Plants annuals or short-lived perennials. Culms (20)40-150 cm, decumbent, usually rooting at the lower nodes; nodes pubescent; internodes glabrous or with papillose-based hairs, hairs to 4.7 mm. Sheaths glabrous or with papillose-based hairs, hairs 0.5-4.7 mm; ligules of hairs, 0.7-2.2 mm; blades 3.6-27 cm long, 2-9(14) mm wide, flat, glabrous or pubescent, with or without papillose-based hairs. Panicles (4)6-22 cm long, (1.5)2.5-12 cm wide; primary branches to 11 cm, ends of the primary branches, secondary branches, and pedicels capillary; pedicels 0.6-5.3 mm, usually hairy distally, hairs to 6.3 mm. Spikelets 2-5.7 mm; calluses hairy, hairs to 4 mm. Lower glumes 0-1.7 mm, pubescent, sometimes with papillose-based hairs, apices rounded, truncate, or slightly cleft; upper glumes (1.9)2.3-4.9 mm, enclosing the upper florets, gibbous basally, densely pubescent, hairs to 7 mm, sometimes papillose-based, varying from white to rose or darkish purple, apices tapering, beaked, glabrous, unawned or awned, awns to 4.1 mm; lower florets staminate or sterile; lower lemmas 1.9-4.8 mm, unawned or with awns to 4.2 mm; lower paleas 0.9-4 mm; anthers (0.8)1.5-2.6 mm, orange-brown to orange; upper lemmas 1.8-2.7 mm, glabrous; anthers 3, 1.2-1.7 mm, orange-brown to orange. Caryopses 1.3-1.9 mm long, 0.6-0.9 mm wide. 2n = 36.

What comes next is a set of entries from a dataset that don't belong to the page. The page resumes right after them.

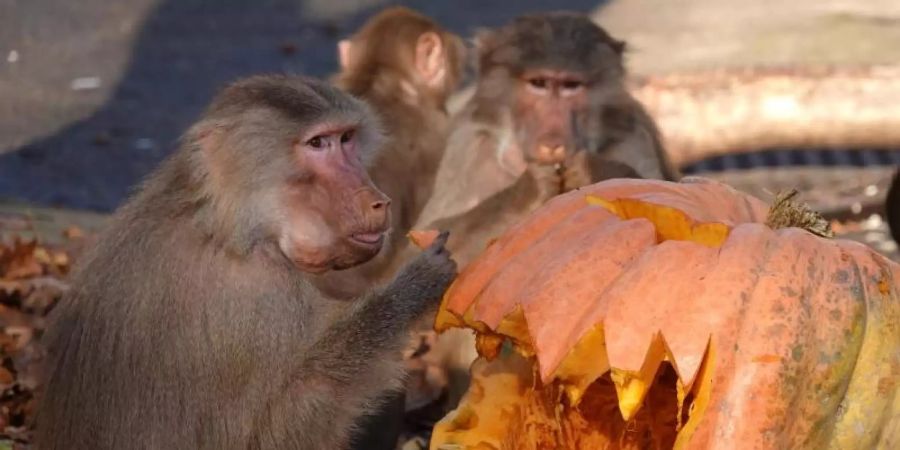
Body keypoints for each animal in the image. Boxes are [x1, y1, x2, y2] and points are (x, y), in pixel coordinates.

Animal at [35, 75, 458, 450]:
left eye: (346, 139)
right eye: (317, 143)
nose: (378, 201)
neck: (227, 225)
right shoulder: (259, 292)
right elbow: (280, 426)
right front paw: (412, 288)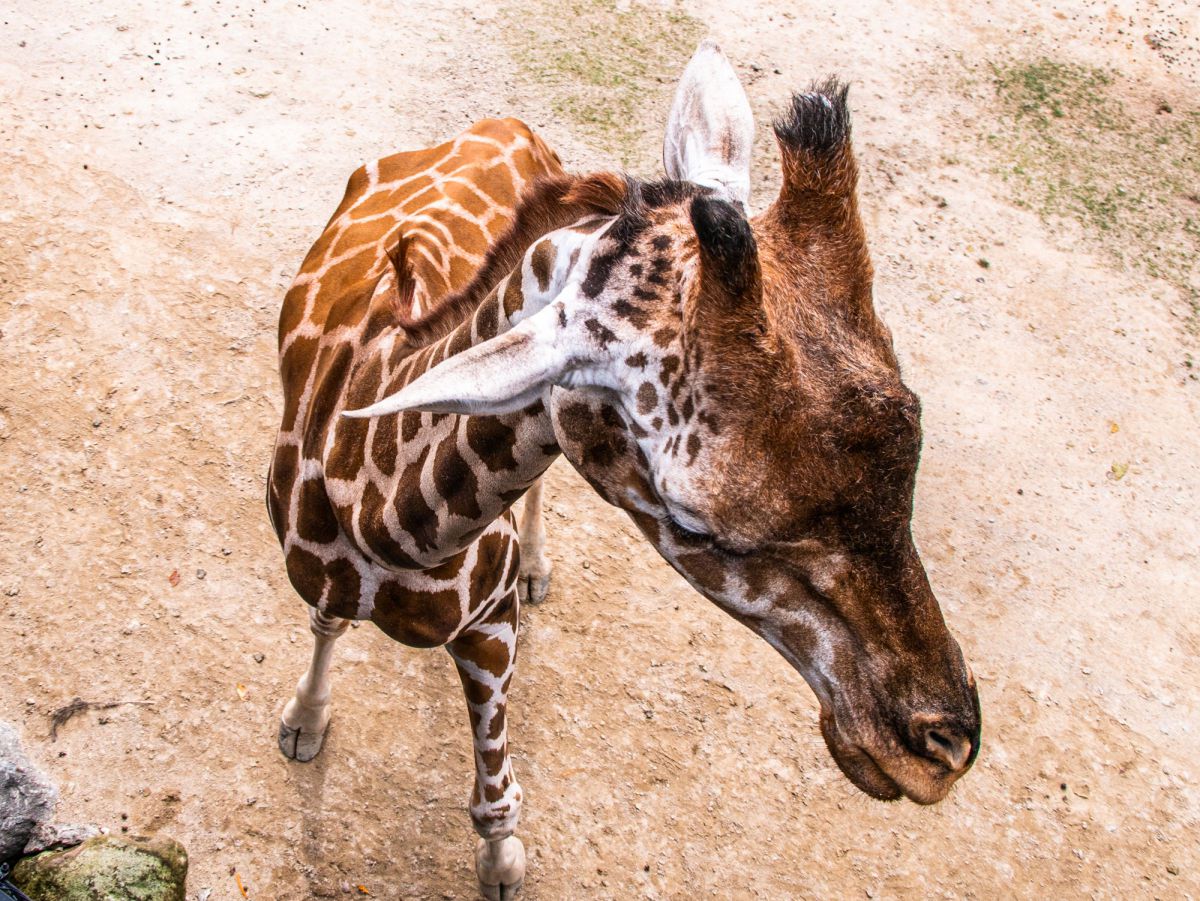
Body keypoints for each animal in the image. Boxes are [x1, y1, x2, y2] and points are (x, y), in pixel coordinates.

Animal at [274, 42, 984, 901]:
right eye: (695, 521)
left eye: (911, 427)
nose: (940, 749)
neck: (388, 532)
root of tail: (503, 124)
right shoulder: (324, 576)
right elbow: (325, 622)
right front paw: (304, 720)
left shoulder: (492, 624)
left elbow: (497, 789)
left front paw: (502, 865)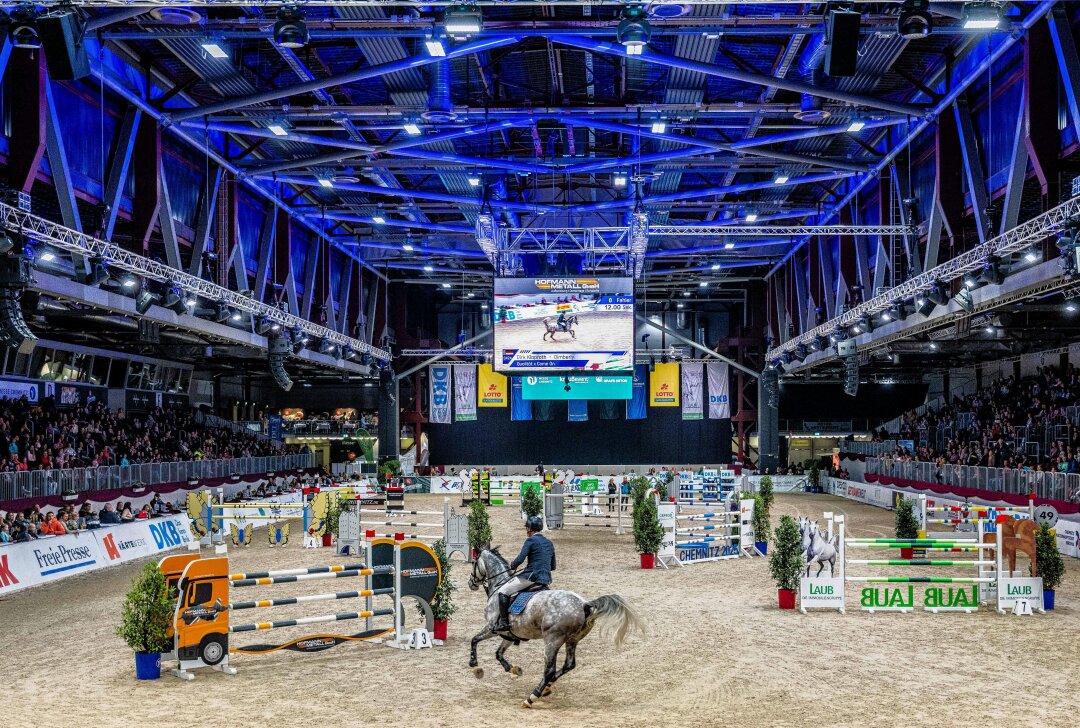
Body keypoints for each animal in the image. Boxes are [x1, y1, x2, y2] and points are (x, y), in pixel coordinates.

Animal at [470, 546, 639, 704]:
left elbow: (475, 640)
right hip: (572, 640)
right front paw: (512, 669)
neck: (499, 585)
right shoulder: (509, 634)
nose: (471, 583)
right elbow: (498, 653)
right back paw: (547, 687)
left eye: (473, 563)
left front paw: (475, 666)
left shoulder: (492, 628)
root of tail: (584, 604)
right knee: (569, 665)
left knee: (549, 670)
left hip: (552, 640)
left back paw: (532, 697)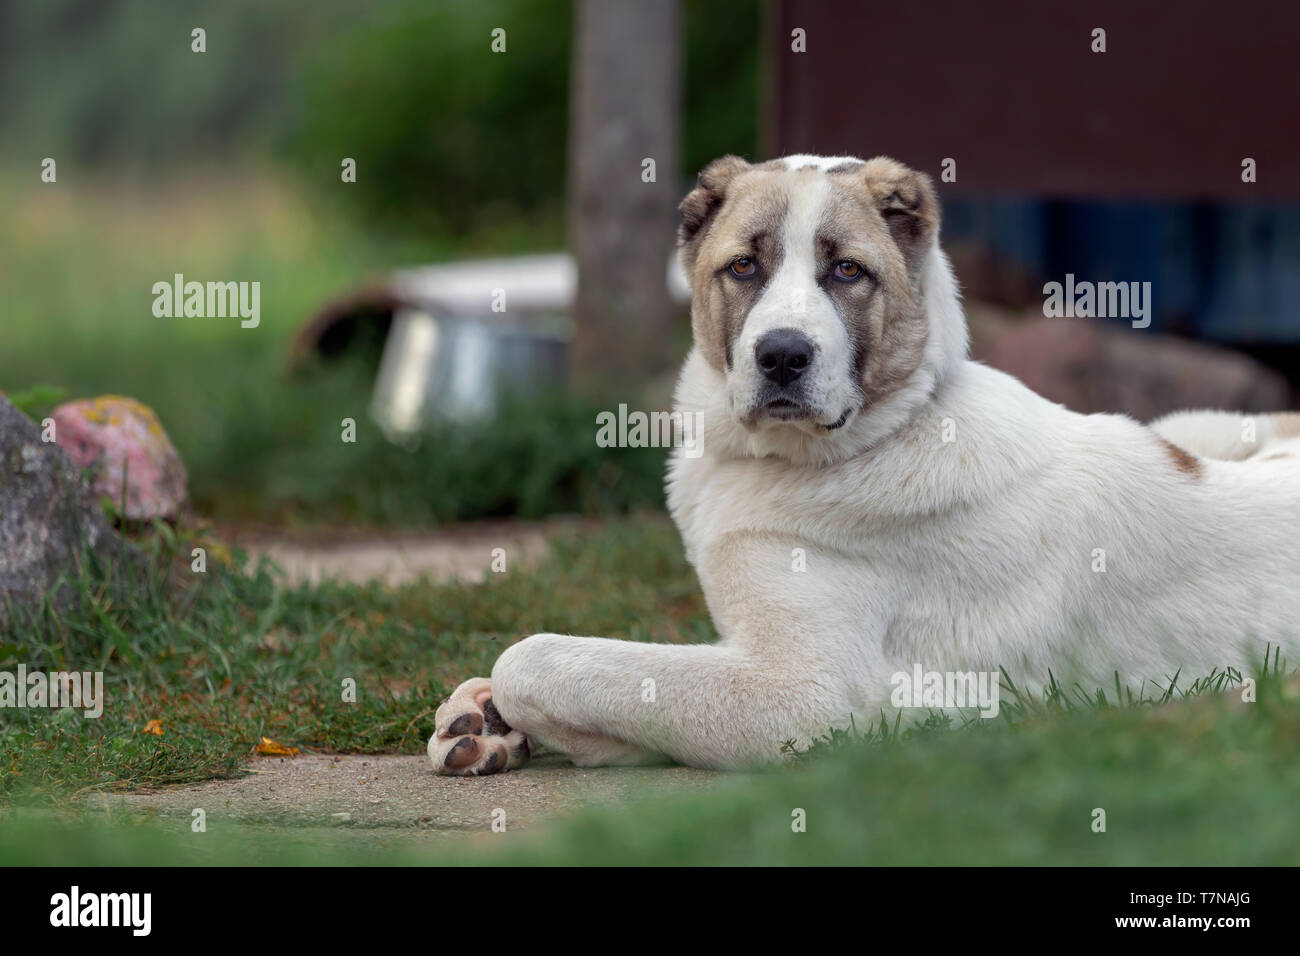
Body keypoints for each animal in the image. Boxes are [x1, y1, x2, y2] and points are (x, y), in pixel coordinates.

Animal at [428, 153, 1300, 775]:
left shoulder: (804, 695)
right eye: (744, 267)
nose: (783, 355)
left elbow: (542, 657)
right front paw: (483, 720)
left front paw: (511, 704)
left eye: (847, 271)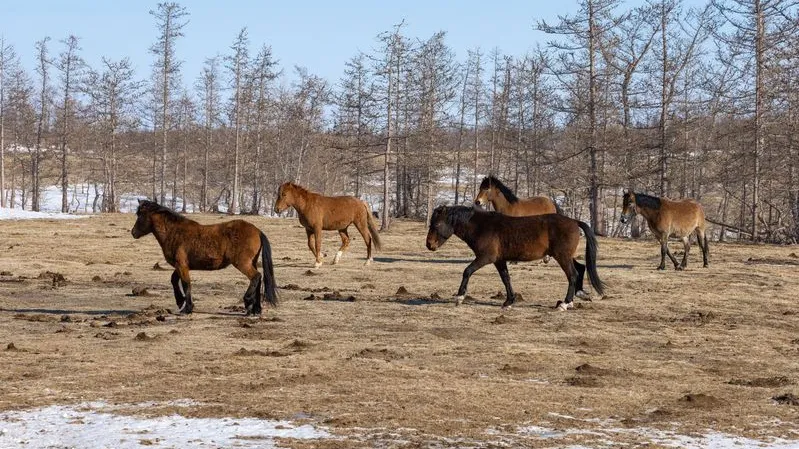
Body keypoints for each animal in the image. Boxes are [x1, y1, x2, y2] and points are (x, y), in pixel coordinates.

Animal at [131, 200, 278, 316]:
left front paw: (187, 308)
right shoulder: (181, 265)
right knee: (258, 280)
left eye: (140, 215)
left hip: (242, 263)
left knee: (256, 277)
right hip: (252, 262)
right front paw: (180, 302)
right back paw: (256, 310)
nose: (133, 232)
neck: (175, 233)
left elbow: (186, 284)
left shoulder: (182, 265)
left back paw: (248, 302)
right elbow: (174, 280)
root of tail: (257, 231)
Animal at [424, 205, 608, 310]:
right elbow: (506, 279)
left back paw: (565, 303)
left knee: (572, 274)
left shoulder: (486, 258)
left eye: (437, 224)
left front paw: (460, 297)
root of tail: (574, 221)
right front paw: (509, 301)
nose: (429, 245)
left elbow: (467, 271)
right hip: (565, 256)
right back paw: (579, 295)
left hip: (562, 256)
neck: (482, 226)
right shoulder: (499, 260)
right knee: (580, 268)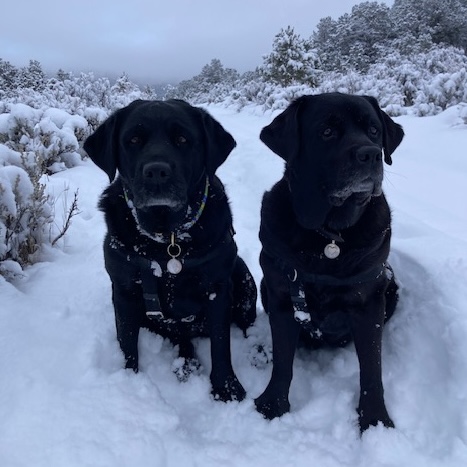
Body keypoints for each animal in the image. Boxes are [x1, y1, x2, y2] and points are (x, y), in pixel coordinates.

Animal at [86, 99, 258, 402]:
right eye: (133, 140)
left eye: (182, 139)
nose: (156, 171)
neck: (167, 242)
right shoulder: (124, 290)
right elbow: (127, 343)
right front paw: (129, 384)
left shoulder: (217, 288)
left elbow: (221, 345)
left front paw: (227, 389)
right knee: (181, 339)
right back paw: (186, 363)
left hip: (244, 275)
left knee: (248, 325)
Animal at [254, 93, 404, 434]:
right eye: (326, 132)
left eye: (374, 131)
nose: (371, 154)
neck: (329, 235)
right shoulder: (282, 296)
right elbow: (283, 360)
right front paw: (273, 404)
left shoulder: (369, 302)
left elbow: (371, 369)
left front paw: (375, 420)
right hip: (265, 287)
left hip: (390, 289)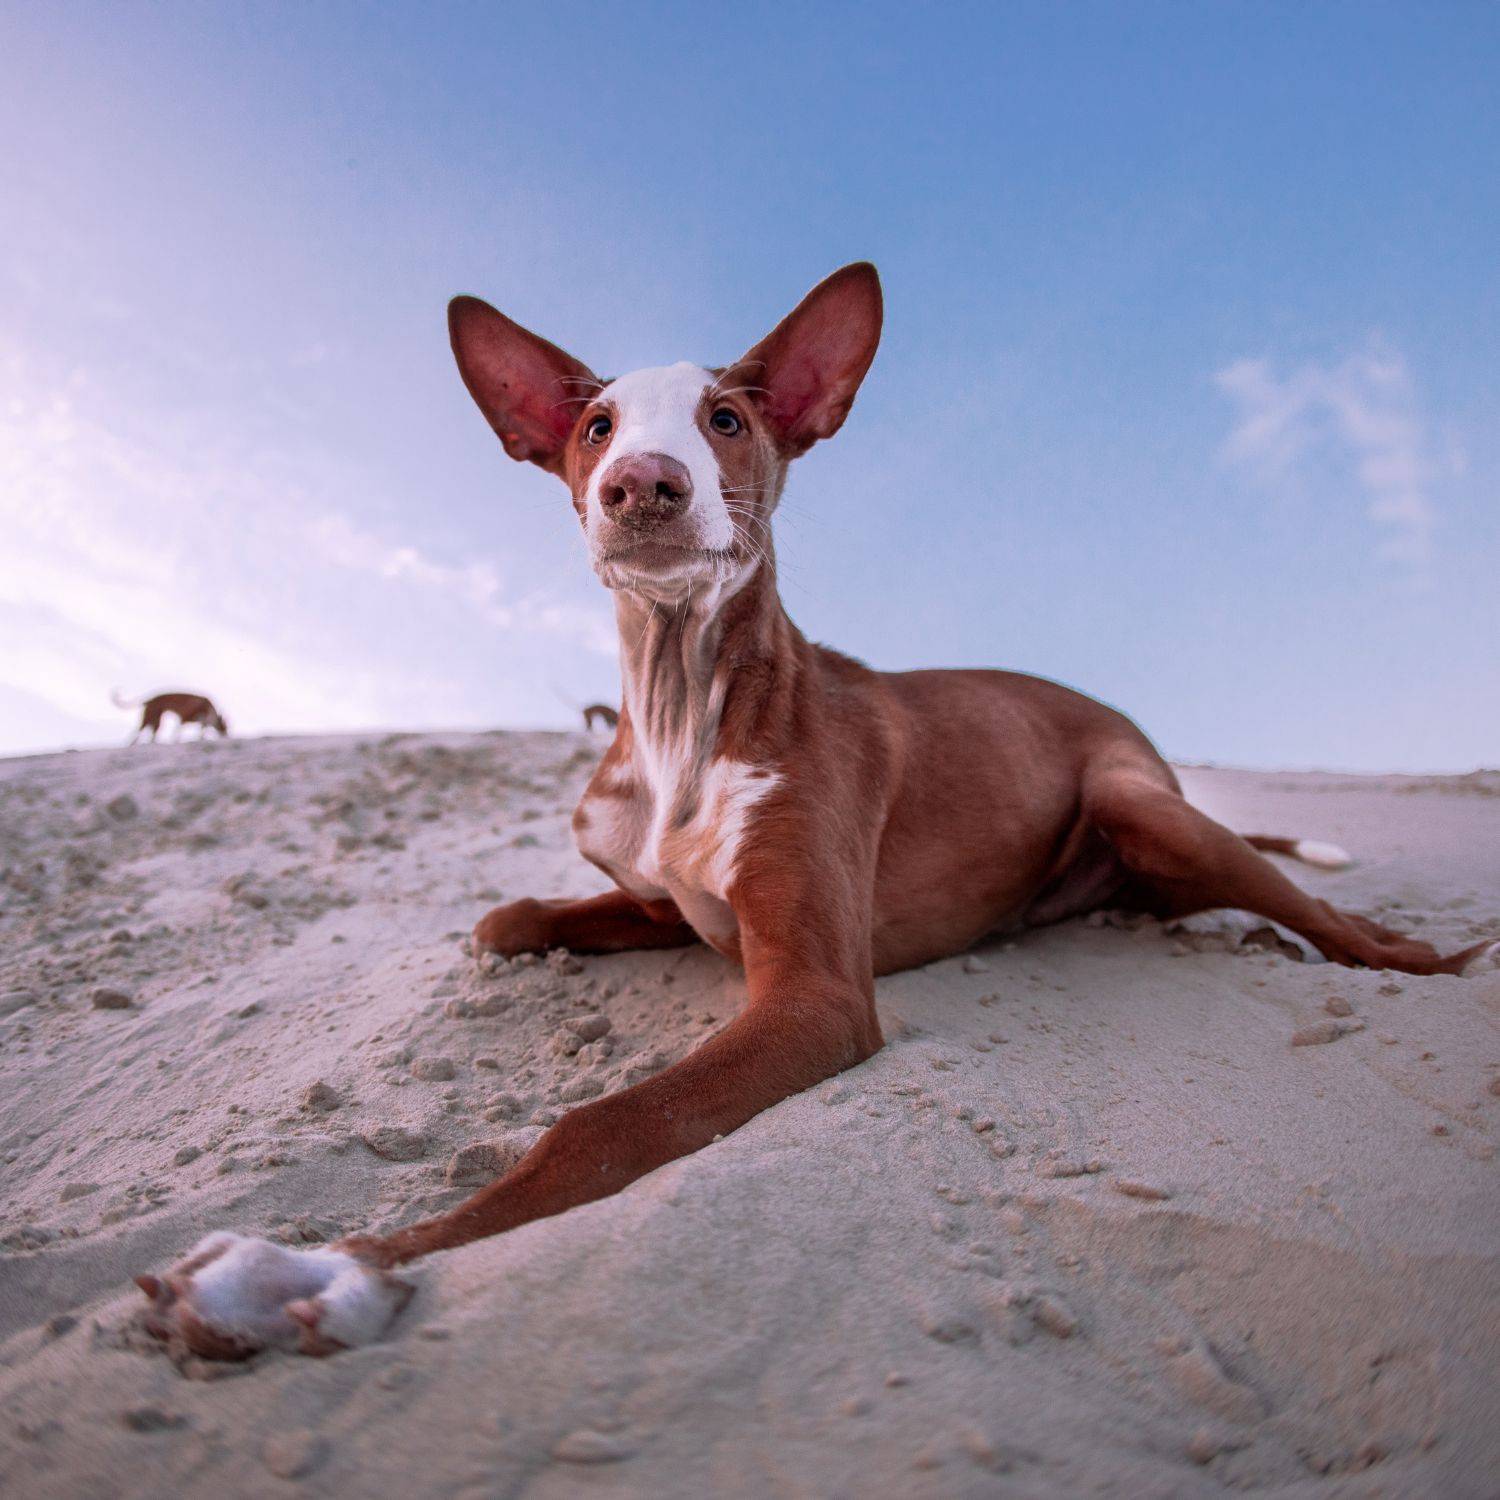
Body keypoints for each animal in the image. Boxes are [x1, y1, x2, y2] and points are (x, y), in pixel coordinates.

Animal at [135, 261, 1494, 1362]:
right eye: (594, 426)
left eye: (727, 419)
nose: (642, 483)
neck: (683, 708)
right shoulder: (662, 902)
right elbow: (507, 917)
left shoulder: (817, 992)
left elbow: (600, 1126)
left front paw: (324, 1268)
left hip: (1140, 800)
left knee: (1358, 931)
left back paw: (1430, 953)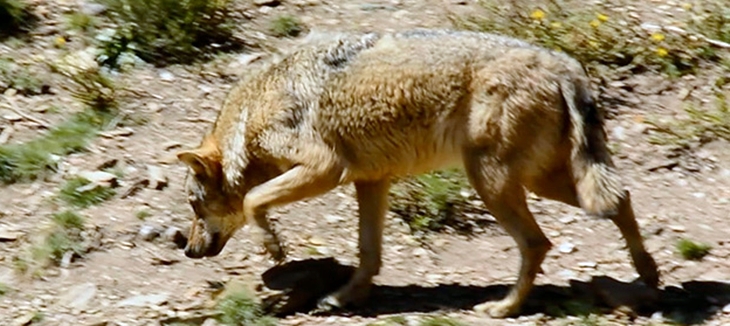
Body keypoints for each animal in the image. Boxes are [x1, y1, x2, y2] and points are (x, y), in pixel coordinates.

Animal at [173, 29, 656, 318]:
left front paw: (274, 246)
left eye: (195, 206)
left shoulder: (327, 168)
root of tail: (564, 65)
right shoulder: (371, 181)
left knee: (538, 242)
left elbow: (255, 200)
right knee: (621, 199)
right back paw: (648, 276)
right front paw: (346, 297)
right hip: (543, 181)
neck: (251, 114)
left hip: (493, 181)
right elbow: (369, 254)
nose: (189, 251)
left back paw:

Melinis repens is probably native to Africa and western Asia. It is now established throughout the subtropics, including the southern portion of the Flora region. It has been grown as an ornamental, but it is now established and often weedy in warmer portions of the region.

Plants in the Flora region belong to Melinis repens (Willd.) Zizka subsp. repens, one of four weakly-separated subspecies.

3.   Melinis nerviglumis (Franch.) Zizka

Plants perennial; cespitose. Culms (25)40-120(150) cm. Leaf sheaths not strongly overlapping; blades (3)1-30(44) cm long, (1.3)2-3.5(4.5) mm wide, rolled. Panicles contracted. Pedicels scabrous, with hairs to 7 mm. Spikelets 3.2-5.7 mm long, 2 mm wide, often densely covered with hairs, hairs to 4 mm, white or pink to purple. Glumes separated by 0.3(0.6) mm; lower glumes about 0.5 mm, awns 1-2(3) mm. 2n = 36.

In its native southern Africa, Melinis nerviglumis flowers from November to September [sic]. According to Anderson (1991), it is very similar to M. repens subsp. repens, differing from that species primarily in its strongly overlapping leaf sheaths and rolled leaf blades. The cultivar being marketed is 'Pink Crystal'.